Cooper remained in Harris’ car throughout the workday in June 2014, officials said. His father found him after leaving work and called 911. Charges against Harris include malice murder, two counts of felony murder and cruelty to children in the first degree.
Some of the charges in Harris’ indictment stemmed not from Cooper’s death, but from Harris’ alleged habit of sending sexual text messages to underage girls. According to prosecutors, Harris was having these illicit chats with as many as six women on the day his son died.
In making her decision on the venue change, Judge Mary Staley said, “[Harris] has carried the burden to make a substantive showing of a likelihood that prejudice exists because of extensive publicity, so it would not be just to try the case in Cobb County.”
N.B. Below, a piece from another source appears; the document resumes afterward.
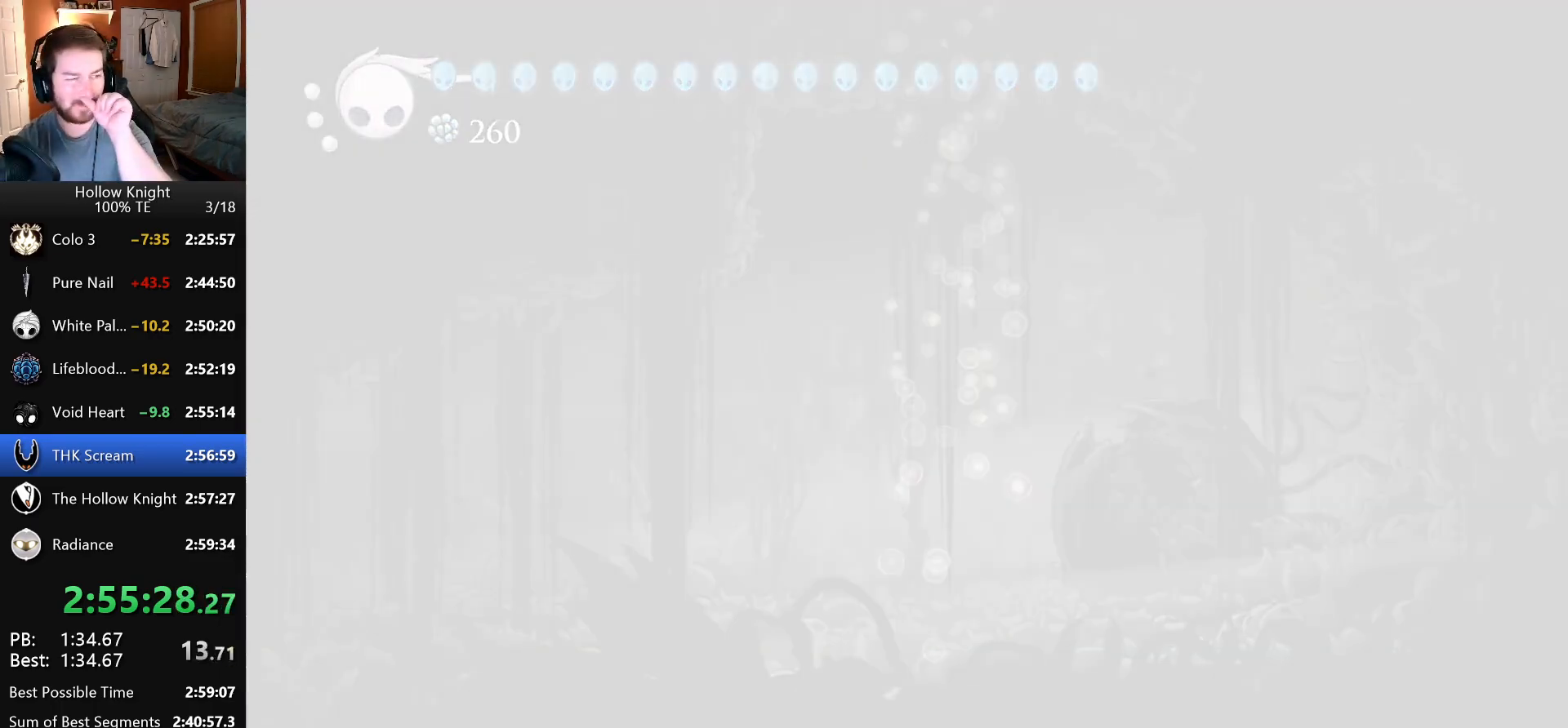
{"keys": [], "events": []}
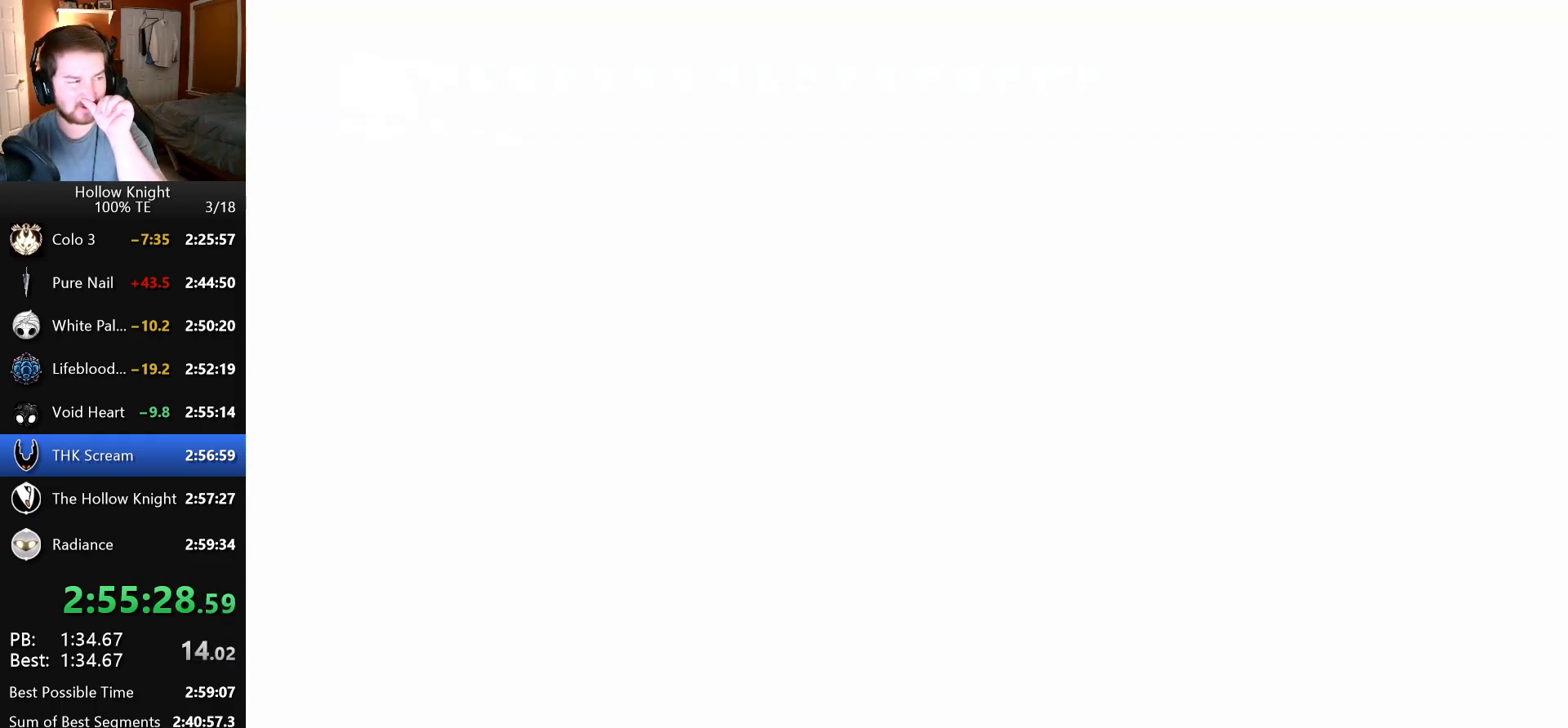
{"keys": [], "events": []}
Both the prosecution and defense had been working for weeks to find impartial jurors in the metro Atlanta county, interviewing potential jurors individually.
Given the change in venue, the jury selection will start again at a location and time that are yet to be decided.
Cobb District Attorney Vic Reynolds said his team was disappointed in the change of venue, but that, “whenever and wherever this case is set for trial, the state will be ready.”
Both the prosecution and defense will now meet to see if they can agree on a venue within the state of Georgia. If they can’t agree, the decision again falls to the judge.
Considerations for venue selection include the size of the trial, which will likely include dozens of investigators and other witnesses. Many of Georgia’s smaller counties can’t accommodate a trial of this size. Even if they can, the counties are not obligated to accept the trial, CNN Legal Analyst Philip Holloway said.
Moving a trial far from metro Atlanta will incur additional costs.
“The cost to the county will be very, very large — in the hundreds of thousands of dollars to be sure,” Holloway said.